There’s a lot to tell since then – how I was diagnosed, how I get surgery, how hard it has been to get access to the treatments, it´s difficult in my Country.  I’ve even had to sue the IESS (the health state insurance company) to get the medicine. So far, I’ve had 7 major surgeries, the first one was for the main tumor which weighed 5 pounds and sized 17 x 14 x 6 cm –  surgery lasted 11 hours! I’m agnostic, but can’t avoid to feel so so lucky to have found the right surgeon, not only because nobody had the courage to resect the tumor, but because probably in Ecuador there wasn’t anyone capable to do it.

I still have metastasis on my lungs and lymph nodes close to the liver. I’ve been on GEMOX, GEMOX + Avastin, Sorafenib, Regorafenib, Pembrolizumab, FOLFOX and currently I’m on Capacetabine + Avastin. I feel awesome… I still have enough energy to do my daily stuff, I´m still working, side effects are mild and almost none, loss of appetite, little tiredness, humor changes; but I still live my life to the fullest.
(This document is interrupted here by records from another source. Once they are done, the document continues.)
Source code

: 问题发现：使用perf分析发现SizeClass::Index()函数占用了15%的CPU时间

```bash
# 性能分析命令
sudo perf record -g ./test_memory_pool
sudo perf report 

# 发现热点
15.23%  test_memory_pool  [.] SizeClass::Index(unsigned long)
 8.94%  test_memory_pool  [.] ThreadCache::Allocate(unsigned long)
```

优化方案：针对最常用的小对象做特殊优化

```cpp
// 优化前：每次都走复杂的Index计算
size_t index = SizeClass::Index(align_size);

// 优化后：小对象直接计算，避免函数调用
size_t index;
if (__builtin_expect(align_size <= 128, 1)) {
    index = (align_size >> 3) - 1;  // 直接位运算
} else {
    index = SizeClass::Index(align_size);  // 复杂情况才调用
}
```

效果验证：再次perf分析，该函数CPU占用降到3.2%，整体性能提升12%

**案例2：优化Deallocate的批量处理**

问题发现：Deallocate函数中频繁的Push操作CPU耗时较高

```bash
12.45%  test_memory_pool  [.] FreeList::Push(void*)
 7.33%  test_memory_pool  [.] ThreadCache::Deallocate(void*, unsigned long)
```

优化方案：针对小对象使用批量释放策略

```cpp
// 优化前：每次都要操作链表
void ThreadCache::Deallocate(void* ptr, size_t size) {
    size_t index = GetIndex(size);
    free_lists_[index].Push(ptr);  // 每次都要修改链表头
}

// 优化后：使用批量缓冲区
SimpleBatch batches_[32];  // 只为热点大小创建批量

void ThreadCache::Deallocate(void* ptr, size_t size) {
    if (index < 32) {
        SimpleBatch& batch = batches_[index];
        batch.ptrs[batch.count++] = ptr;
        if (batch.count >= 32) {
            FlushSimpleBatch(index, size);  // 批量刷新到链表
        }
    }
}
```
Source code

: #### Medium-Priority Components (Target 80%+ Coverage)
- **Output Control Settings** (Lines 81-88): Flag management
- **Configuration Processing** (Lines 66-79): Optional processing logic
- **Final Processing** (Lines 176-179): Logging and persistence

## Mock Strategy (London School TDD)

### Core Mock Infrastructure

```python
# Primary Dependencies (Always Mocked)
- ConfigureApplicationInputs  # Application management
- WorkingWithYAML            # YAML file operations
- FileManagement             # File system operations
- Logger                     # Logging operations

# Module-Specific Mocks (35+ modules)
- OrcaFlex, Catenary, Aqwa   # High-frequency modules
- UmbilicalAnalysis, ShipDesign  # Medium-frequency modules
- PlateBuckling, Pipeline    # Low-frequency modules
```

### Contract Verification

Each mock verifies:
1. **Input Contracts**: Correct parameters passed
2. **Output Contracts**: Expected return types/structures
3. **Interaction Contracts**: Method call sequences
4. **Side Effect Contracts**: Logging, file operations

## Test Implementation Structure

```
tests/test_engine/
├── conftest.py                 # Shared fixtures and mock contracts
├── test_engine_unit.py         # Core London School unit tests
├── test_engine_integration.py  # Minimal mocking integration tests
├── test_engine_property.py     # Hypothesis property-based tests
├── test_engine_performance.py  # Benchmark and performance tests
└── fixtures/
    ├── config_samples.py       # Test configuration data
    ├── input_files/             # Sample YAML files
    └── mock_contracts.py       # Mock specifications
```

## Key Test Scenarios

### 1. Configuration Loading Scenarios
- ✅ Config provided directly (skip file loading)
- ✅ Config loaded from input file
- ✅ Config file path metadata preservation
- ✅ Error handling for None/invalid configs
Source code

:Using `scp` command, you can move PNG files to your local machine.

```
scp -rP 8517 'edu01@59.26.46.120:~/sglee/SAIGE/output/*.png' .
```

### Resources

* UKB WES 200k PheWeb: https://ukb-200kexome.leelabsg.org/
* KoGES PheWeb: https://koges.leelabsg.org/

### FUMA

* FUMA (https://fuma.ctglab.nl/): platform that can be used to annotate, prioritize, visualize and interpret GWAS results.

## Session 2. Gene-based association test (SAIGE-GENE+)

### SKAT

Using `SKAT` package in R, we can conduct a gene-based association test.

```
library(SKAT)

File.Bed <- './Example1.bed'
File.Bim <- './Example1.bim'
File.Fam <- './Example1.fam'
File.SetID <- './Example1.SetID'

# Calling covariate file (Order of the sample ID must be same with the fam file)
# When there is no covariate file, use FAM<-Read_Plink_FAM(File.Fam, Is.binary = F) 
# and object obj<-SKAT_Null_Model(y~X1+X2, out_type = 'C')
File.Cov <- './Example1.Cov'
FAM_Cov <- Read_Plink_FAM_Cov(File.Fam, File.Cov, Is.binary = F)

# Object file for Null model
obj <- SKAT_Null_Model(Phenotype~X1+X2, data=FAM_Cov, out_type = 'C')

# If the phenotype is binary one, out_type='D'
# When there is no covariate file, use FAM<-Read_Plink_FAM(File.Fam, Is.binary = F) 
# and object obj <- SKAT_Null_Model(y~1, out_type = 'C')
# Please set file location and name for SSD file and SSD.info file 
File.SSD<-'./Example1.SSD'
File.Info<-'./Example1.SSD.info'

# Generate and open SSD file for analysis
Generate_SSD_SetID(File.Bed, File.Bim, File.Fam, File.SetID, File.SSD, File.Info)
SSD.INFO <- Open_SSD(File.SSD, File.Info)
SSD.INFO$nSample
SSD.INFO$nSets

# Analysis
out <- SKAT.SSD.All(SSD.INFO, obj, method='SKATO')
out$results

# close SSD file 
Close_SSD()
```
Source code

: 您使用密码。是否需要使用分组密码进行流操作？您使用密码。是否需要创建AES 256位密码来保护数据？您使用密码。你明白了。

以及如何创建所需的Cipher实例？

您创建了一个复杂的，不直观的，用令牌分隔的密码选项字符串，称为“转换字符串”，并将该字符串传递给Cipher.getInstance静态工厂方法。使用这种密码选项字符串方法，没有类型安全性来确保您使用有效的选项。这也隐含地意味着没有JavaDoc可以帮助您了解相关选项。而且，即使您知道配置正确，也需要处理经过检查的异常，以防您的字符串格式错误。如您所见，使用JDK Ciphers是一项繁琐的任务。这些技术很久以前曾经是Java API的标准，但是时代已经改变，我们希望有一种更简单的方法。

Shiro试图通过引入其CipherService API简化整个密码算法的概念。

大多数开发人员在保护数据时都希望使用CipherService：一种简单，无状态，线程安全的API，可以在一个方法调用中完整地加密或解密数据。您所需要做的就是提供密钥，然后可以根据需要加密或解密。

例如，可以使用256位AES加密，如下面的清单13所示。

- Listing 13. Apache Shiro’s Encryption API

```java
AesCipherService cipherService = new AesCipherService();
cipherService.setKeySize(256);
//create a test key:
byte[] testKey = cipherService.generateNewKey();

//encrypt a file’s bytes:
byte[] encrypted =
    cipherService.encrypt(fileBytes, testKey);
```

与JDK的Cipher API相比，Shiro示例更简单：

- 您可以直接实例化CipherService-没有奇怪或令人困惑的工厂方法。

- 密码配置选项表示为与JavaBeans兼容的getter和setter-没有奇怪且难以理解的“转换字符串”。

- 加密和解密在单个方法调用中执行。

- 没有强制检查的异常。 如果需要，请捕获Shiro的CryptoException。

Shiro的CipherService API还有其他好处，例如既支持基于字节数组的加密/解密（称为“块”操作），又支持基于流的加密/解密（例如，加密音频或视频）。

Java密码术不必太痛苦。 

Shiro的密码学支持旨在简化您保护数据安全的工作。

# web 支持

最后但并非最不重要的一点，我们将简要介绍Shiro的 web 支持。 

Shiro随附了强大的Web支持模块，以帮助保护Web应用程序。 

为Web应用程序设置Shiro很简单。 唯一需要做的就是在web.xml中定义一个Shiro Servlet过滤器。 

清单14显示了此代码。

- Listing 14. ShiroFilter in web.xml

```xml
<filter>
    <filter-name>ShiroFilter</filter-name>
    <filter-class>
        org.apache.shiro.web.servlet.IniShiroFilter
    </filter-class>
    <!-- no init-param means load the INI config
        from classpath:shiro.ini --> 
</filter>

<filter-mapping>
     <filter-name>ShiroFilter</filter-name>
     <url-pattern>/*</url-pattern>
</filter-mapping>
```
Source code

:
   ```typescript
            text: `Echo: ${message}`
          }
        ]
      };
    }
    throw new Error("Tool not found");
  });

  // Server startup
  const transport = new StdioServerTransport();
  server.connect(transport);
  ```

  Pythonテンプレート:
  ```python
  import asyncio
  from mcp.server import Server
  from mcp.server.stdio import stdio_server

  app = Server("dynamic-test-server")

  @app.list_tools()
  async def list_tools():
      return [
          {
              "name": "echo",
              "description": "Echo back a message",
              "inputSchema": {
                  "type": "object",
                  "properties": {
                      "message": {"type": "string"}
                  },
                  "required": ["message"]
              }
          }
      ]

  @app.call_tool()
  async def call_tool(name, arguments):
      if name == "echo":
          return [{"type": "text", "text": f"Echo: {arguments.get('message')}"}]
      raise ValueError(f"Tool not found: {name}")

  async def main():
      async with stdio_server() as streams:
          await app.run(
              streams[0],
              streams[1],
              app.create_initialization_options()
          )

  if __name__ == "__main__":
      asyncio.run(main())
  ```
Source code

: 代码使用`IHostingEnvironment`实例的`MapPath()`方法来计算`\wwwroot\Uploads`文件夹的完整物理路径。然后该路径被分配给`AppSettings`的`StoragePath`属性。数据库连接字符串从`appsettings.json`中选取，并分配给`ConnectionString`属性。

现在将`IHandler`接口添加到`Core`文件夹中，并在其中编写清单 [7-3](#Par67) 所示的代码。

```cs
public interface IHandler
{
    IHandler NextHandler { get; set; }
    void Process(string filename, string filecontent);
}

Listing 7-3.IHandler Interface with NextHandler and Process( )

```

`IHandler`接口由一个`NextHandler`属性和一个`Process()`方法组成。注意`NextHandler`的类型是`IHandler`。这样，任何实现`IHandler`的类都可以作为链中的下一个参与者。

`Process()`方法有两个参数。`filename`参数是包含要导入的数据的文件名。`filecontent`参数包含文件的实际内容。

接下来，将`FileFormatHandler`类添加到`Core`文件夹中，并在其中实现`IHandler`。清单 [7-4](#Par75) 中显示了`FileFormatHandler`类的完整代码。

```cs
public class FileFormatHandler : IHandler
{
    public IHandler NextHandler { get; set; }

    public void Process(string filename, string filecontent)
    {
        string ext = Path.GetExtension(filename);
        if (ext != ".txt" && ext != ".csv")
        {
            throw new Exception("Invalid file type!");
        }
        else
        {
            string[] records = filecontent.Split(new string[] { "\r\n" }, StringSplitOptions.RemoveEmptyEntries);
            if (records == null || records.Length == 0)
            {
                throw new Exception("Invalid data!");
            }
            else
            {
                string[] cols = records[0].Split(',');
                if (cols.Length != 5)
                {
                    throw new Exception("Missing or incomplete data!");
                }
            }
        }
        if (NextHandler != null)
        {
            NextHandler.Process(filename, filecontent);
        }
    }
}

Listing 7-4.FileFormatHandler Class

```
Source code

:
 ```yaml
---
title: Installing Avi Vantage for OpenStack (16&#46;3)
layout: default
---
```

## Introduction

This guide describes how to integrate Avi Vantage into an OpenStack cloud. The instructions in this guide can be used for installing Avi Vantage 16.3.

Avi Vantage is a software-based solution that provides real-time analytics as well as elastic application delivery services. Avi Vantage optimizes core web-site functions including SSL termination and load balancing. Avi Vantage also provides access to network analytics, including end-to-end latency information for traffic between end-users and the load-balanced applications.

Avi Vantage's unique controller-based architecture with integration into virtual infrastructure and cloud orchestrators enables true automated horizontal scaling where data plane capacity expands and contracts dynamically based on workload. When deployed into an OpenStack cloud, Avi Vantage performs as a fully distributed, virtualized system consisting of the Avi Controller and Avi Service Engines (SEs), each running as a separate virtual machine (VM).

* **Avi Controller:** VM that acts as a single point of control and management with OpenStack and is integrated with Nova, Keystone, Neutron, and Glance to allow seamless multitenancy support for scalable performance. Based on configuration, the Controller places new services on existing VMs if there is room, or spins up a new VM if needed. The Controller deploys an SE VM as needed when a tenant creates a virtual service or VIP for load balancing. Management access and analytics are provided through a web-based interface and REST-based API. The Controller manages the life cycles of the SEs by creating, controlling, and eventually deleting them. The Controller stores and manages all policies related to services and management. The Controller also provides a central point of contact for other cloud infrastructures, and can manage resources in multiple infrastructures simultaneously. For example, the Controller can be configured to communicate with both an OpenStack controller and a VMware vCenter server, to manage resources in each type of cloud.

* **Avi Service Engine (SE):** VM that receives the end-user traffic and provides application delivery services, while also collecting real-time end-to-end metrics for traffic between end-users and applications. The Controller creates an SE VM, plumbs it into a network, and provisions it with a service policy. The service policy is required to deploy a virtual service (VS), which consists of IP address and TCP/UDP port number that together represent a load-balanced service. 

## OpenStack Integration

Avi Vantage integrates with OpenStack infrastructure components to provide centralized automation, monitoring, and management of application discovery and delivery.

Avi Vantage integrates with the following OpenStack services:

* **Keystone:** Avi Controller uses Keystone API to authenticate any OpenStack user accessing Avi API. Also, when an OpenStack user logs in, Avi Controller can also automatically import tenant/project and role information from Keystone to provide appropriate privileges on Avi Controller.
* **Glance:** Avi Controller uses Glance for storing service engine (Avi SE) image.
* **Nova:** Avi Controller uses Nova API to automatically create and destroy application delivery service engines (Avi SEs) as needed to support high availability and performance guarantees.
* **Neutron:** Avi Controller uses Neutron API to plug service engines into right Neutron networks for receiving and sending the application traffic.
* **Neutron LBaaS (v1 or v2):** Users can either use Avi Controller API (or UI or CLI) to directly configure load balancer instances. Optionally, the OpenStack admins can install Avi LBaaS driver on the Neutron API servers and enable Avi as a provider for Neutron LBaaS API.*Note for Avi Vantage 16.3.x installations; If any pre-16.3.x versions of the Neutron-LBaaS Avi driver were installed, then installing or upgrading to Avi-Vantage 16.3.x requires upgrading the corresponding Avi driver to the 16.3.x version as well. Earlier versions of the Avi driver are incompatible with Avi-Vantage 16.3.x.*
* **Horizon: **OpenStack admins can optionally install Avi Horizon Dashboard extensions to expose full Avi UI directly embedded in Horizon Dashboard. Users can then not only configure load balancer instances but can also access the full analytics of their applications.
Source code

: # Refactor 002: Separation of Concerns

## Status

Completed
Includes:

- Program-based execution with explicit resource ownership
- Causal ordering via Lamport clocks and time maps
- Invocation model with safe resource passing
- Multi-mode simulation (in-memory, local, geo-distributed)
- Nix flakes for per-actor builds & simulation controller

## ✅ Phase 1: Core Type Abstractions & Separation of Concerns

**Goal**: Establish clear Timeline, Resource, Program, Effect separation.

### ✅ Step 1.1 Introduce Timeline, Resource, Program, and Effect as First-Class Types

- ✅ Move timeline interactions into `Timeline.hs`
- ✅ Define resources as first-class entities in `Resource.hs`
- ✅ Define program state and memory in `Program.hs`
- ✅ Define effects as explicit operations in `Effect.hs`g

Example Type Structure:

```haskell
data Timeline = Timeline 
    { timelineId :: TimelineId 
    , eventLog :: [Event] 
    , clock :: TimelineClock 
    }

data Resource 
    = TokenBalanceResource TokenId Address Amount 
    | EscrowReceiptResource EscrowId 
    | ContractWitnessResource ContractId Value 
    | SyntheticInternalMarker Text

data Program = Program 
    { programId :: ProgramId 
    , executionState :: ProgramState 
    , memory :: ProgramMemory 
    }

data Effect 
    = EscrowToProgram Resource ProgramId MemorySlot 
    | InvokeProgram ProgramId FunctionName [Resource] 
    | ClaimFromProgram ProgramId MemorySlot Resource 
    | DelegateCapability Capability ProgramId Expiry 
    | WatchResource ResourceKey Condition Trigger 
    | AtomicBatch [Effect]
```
Since I was diagnosed I never felt that life was being unfair to me. It is  just life/nature, it is not good or bad, it just happens. But I must confess that I cried and became very angry when my Mom was diagnosed with breast cancer in 2018. She is the kindest person I know. Once again we had “bad luck”, I thougth, but also we will fight until the last moment. My Mom has finished her treatment and now she has tests every three months, with no sign of disease. She is a strong woman and she is the center of our lives.

And that’s my story, my family and our lives are simple, but we cherish every single day we can spend together.